Но дядька будто не слышит её, он аккуратно отстраняется и протягивает мне руку. Лицо остаётся суровым, но чуть дрогнувшие в грустной улыбке губы дают надежду, что он одобряет мои действия.
— Ариф, — коротко представляется здоровяк, рука крепкая, мозолистая, основательная. Человек- скала, человек слова, я прям почувствовал это!
Не остаюсь в долгу, мне важно, чтобы она хоть когда-нибудь услышала меня, подпустила ближе.
— Иван Вершинин.
— Мутишь с моей крестницей?
— Пытаюсь.
— И как, получается? — лёгкий акцент выдаёт в нём иностранца. Наверное, учился в России.
— Хреново, то латынью гасит, то историческими опусами.

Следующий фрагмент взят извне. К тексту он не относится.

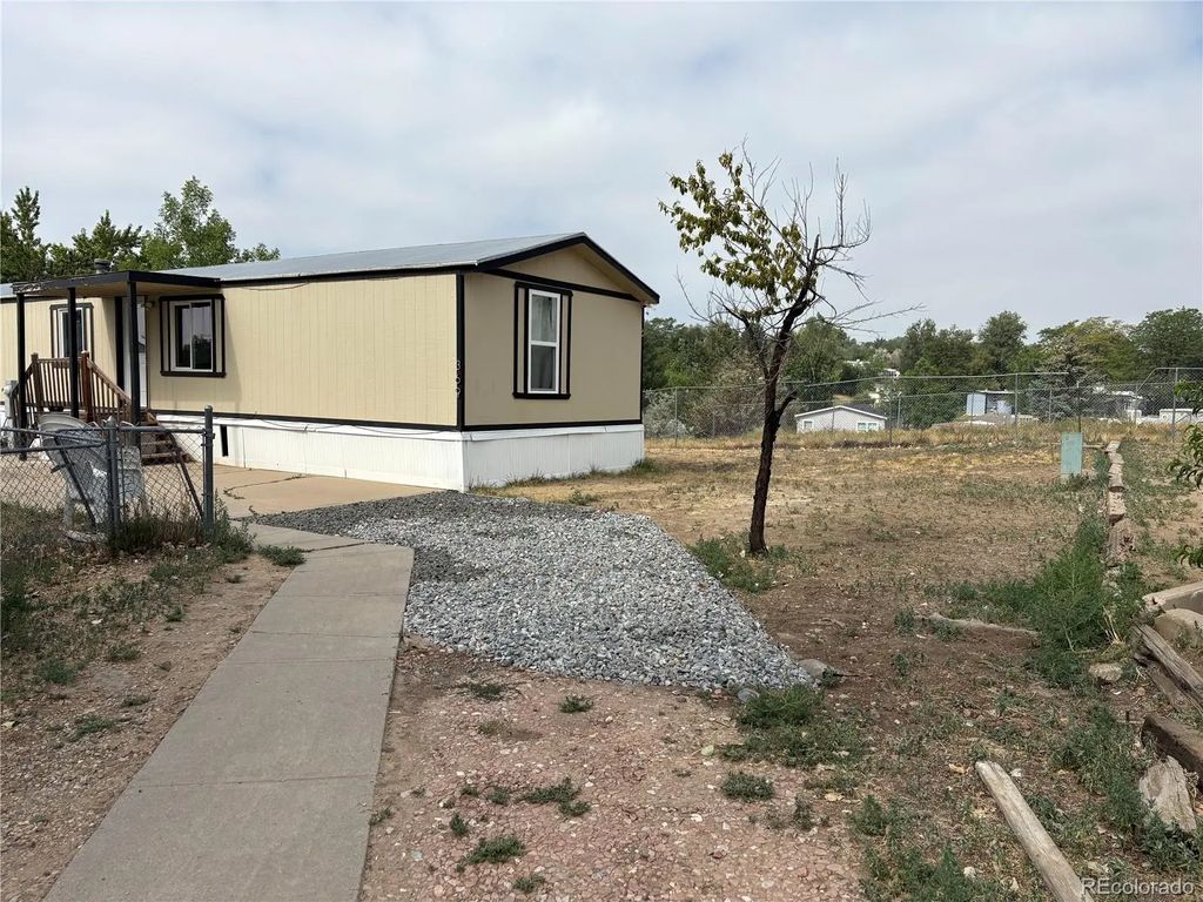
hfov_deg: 67.3
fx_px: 904
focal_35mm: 26
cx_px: 602
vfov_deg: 53.1
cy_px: 451
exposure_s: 1/4329
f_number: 1.6
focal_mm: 5.96
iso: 50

Снова тихо хмыкает, ноздри раздувает: смерть тёти Жени, висящая на нём Анька, обязывают быть чуть сильнее, чем обычно.
Дикий взгляд рассекает меня пополам.
— Совсем, что ли?! Ариф, он не мой парень. Ты же знаешь моё отношение ко всему этому. Мелет языком своим. Видишь, сиротку успокаивает, идиота кусок, — она заталкивает огромного мужика в квартиру. — Хватит разговаривать, нужно к отцу идти.
Дальше как в тумане. Крематорий, Анька, пытающаяся влезть в закрытый гроб, я хватающий её, истерика, боль, трапезная… тётя Женя реально умерла.
Через месяц остатки семьи Москалёвых исчезли, на их место приехала прекрасная Серафима Андреевна. Почти на полтора года я забыл, что такое солнечный свет, весенние паводки, жизнь. Но Индиана вернулась. Одна. Нахлобучив на себя капюшон и очки с толстыми линзами, она старалась не пересекаться со мной, игнорила мои визиты, не выходила на переменах, молчала, когда я случайно вылавливал её в школьном коридоре. Достала! Но не мог я остановиться, как конченный сталкер торчал под её окнами.